VI Torneo Argentino A
- Season: 2000–01
- Champions: Huracán (TA) (1st divisional title)
- Promoted: Huracán (TA)
- Relegated: Deportivo Barraca (PdlL) General Belgrano Liniers (BB)

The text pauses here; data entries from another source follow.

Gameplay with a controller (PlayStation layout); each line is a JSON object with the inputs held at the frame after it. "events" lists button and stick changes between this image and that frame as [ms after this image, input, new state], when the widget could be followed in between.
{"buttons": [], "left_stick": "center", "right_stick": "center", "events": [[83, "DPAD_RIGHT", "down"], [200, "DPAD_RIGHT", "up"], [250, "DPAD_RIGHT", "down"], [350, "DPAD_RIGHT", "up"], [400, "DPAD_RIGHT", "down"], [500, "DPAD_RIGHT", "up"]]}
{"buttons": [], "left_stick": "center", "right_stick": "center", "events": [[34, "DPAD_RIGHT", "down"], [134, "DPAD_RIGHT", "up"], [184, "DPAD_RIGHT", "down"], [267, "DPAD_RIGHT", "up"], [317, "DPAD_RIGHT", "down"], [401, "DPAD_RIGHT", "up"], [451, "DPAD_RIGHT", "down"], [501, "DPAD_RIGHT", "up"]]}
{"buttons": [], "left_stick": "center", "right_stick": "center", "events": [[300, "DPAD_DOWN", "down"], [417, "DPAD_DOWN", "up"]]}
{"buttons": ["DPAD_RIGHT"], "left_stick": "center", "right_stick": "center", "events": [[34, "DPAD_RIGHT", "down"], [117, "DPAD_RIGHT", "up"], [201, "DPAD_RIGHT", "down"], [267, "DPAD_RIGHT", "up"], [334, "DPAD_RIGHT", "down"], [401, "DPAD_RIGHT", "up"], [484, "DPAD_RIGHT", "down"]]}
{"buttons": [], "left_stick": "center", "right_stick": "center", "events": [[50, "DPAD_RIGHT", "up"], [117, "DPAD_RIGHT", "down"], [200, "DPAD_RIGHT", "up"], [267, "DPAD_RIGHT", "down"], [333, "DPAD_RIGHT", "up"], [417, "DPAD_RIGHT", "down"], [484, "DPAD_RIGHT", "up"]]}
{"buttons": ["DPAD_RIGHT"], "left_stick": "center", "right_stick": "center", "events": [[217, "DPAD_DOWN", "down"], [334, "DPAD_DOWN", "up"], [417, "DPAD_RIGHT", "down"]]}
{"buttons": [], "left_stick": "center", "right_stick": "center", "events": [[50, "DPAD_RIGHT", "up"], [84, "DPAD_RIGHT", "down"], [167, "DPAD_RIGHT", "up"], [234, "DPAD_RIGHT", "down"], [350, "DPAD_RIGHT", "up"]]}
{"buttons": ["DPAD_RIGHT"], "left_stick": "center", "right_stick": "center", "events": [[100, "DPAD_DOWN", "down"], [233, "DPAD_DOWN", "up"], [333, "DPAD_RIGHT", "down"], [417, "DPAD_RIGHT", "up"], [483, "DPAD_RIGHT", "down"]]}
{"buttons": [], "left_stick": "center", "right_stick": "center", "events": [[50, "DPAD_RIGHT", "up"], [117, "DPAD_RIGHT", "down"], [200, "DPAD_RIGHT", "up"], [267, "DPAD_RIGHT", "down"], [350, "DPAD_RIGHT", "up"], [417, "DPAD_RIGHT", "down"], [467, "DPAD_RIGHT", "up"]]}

= 2000–01 Torneo Argentino A =

The 2000–01 Argentine Torneo Argentino A was the sixth season of third division professional football in Argentina. A total of 18 teams competed; the champion was promoted to Primera B Nacional.

==Club information==

===Zone A===

| Club | City | Stadium |
|---|---|---|
| Aldosivi | Mar del Plata | José María Minella |
| CAI | Comodoro Rivadavia | Estadio Municipal |
| Cultural Argentino | General Pico | El Volcán |
| General Belgrano | Santa Rosa | Nuevo Rancho Grande |
| Huracán | San Rafael | Pretel Hermanos |
| Huracán | Tres Arroyos | Roberto Lorenzo Bottino |
| Juventud Alianza | Santa Lucía | Bosque del Bajo Grande |
| Liniers | Bahía Blanca | Alejandro Pérez |
| Luján de Cuyo | Luján de Cuyo | Jardín del Bajo |

===Zone B===

| Club | City | Stadium |
|---|---|---|
| 13 de Junio | Pirané | Pirané |
| Ben Hur | Rafaela | Parque Barrio Ilolay |
| Deportivo Barraca | Paso de los Libres | Agustín Faraldo |
| Douglas Haig | Pergamino | Miguel Morales |
| Gimnasia y Tiro | Salta | Gigante del Norte |
| Huracán Corrientes | Corrientes | José Antonio Romero Feris |
| Ñuñorco | Monteros | Ñuñorco |
| Patronato | Paraná | Presbítero Bartolomé Grella |
| Tiro Federal | Rosario | Fortín de Ludueña |

==First stage==

===Zone A===

| Pos | Team | Pld | W | D | L | GF | GA | GD | Pts | Qualification or relegation |
| 1 | Huracán (TA) | 16 | 9 | 7 | 0 | 27 | 15 | +12 | 34 | Final Stage |
| 2 | Juventud Alianza | 16 | 8 | 5 | 3 | 28 | 21 | +7 | 29 |
| 3 | Cultural Argentino | 16 | 7 | 5 | 4 | 22 | 16 | +6 | 26 |
| 4 | Luján de Cuyo | 16 | 6 | 5 | 5 | 20 | 17 | +3 | 23 |  |
| 5 | CAI | 16 | 6 | 4 | 6 | 22 | 21 | +1 | 22 |
| 6 | Huracán (SR) | 16 | 4 | 5 | 7 | 16 | 19 | −3 | 17 |
| 7 | Aldosivi | 16 | 4 | 4 | 8 | 19 | 24 | −5 | 16 |
| 8 | General Belgrano | 16 | 4 | 3 | 9 | 19 | 25 | −6 | 15 | Relegation Playoff |
| 9 | Liniers (BB) | 16 | 3 | 4 | 9 | 18 | 30 | −12 | 13 | Torneo Argentino B |

===Zone B===

| Pos | Team | Pld | W | D | L | GF | GA | GD | Pts | Qualification or relegation |
| 1 | Ben Hur | 16 | 7 | 6 | 3 | 29 | 21 | +8 | 27 | Final Stage |
| 2 | Gimnasia y Tiro | 16 | 7 | 5 | 4 | 25 | 24 | +1 | 26 |
| 3 | Patronato | 16 | 6 | 7 | 3 | 22 | 16 | +6 | 25 |
| 4 | Ñuñorco | 16 | 6 | 5 | 5 | 28 | 25 | +3 | 23 |  |
| 5 | Douglas Haig | 16 | 7 | 2 | 7 | 22 | 25 | −3 | 23 |
| 6 | Tiro Federal | 16 | 5 | 6 | 5 | 23 | 16 | +7 | 21 |
| 7 | 13 de Junio (P) | 16 | 3 | 8 | 5 | 26 | 29 | −3 | 17 |
| 8 | Huracán Corrientes | 16 | 3 | 7 | 6 | 16 | 23 | −7 | 16 | Relegation Playoff |
| 9 | Deportivo Barraca (PdlL) | 16 | 4 | 2 | 10 | 25 | 37 | −12 | 14 | Torneo Argentino B |

==Final stage==

| Pos | Team | Pld | W | D | L | GF | GA | GD | Pts | Promotion |
| 1 | Huracán (TA) | 10 | 6 | 2 | 2 | 17 | 11 | +6 | 20 | Primera B Nacional |
| 2 | Gimnasia y Tiro | 10 | 6 | 0 | 4 | 24 | 22 | +2 | 18 |  |
| 3 | Juventud Alianza | 10 | 5 | 2 | 3 | 16 | 9 | +7 | 17 |
| 4 | Ben Hur | 10 | 4 | 3 | 3 | 15 | 11 | +4 | 15 |
| 5 | Patronato | 10 | 4 | 2 | 4 | 16 | 18 | −2 | 14 |
| 6 | Cultural Argentino | 10 | 0 | 1 | 9 | 7 | 24 | −17 | 1 |

==Relegation playoff==

| Team 1 | Agg.Tooltip Aggregate score | Team 2 | 1st leg | 2nd leg |
Relegation/promotion playoff 1
| Talleres (P) | 3–3 (4–5 p) | Huracán Corrientes | 1–3 | 2–0 |
Relegation/promotion playoff 2
| Estudiantes (RC) | 3–2 | General Belgrano | 0–1 | 3–1 |

- Huracán Corrientes remained in the Torneo Argentino A by winning the playoff.
- Estudiantes (RC) was promoted to 2001–02 Torneo Argentino A by winning the playoff and General Belgrano was relegated to 2001–02 Torneo Argentino B.